:: Exercise data ::

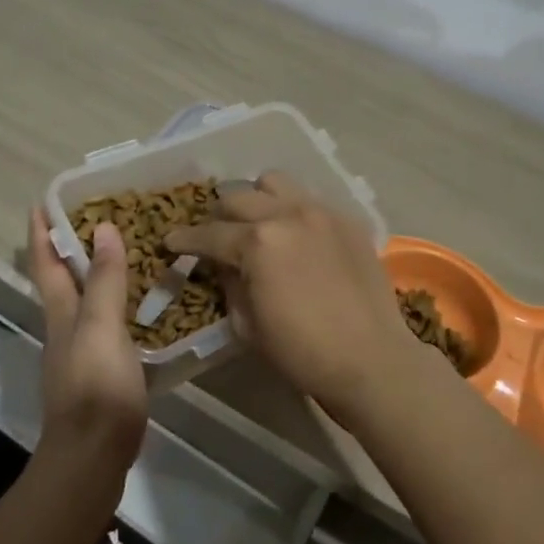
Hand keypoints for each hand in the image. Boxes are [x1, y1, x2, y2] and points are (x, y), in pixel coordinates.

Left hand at [27, 208, 148, 476]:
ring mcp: (81, 353)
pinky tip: (143, 306)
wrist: (93, 458)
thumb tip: (103, 227)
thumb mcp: (101, 327)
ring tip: (126, 252)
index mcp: (61, 313)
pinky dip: (118, 305)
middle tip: (97, 216)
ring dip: (97, 274)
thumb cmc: (96, 387)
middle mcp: (65, 328)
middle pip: (61, 280)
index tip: (41, 202)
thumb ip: (104, 280)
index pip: (45, 263)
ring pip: (85, 301)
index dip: (41, 232)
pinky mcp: (101, 373)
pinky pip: (108, 324)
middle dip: (69, 247)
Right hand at [163, 173, 411, 423]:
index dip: (184, 240)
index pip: (209, 234)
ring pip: (274, 183)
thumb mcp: (247, 326)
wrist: (372, 360)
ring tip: (257, 223)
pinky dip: (292, 210)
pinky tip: (295, 235)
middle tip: (216, 237)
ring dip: (257, 199)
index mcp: (257, 242)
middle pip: (238, 197)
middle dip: (219, 217)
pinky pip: (308, 199)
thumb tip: (223, 265)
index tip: (171, 242)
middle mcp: (286, 214)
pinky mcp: (346, 219)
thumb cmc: (302, 353)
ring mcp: (320, 211)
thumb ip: (229, 285)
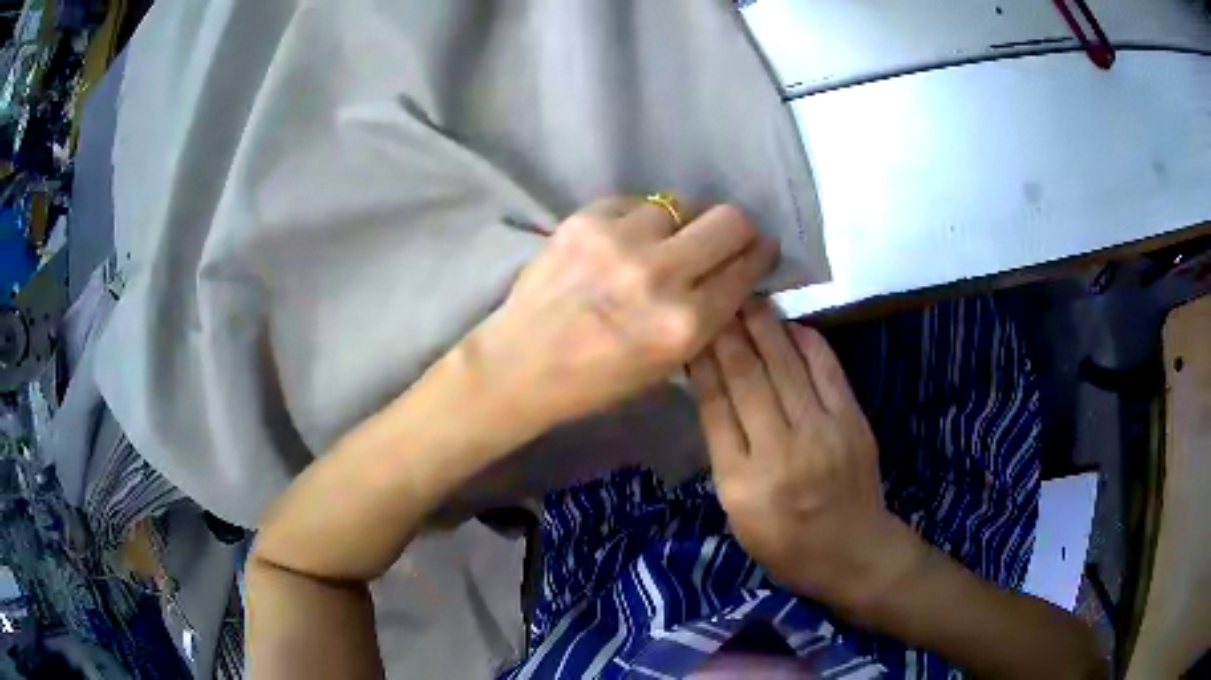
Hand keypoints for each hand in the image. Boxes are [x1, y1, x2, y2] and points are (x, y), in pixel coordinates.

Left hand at [463, 197, 777, 433]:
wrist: (520, 364)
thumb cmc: (596, 380)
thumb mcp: (667, 365)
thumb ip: (707, 316)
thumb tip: (735, 270)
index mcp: (685, 324)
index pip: (745, 269)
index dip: (759, 255)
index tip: (761, 249)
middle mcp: (660, 275)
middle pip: (729, 220)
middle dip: (736, 229)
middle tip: (725, 238)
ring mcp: (619, 240)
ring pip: (680, 205)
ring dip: (679, 225)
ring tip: (659, 245)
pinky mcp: (585, 219)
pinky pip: (636, 202)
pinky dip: (638, 219)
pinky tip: (622, 241)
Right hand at [688, 301, 922, 609]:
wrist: (853, 551)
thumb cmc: (785, 543)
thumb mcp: (737, 513)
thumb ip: (725, 455)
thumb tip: (715, 393)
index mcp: (741, 482)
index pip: (715, 407)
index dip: (702, 363)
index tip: (692, 333)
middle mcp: (779, 452)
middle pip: (748, 378)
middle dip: (728, 333)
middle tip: (715, 300)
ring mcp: (821, 433)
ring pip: (785, 366)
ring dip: (764, 326)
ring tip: (746, 299)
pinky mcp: (852, 421)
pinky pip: (826, 369)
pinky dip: (806, 341)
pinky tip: (790, 324)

:::

*What is being asked*:
Reproduce the lines from the one with "ring pip: (785, 366)" to the end of the data exactly, leaving out every earlier line.

*Exercise response*:
ring pip: (785, 366)
ring dip: (764, 326)
ring tip: (746, 299)
pinky mcp: (852, 421)
pinky pip: (826, 369)
pinky dip: (806, 341)
pinky tip: (790, 324)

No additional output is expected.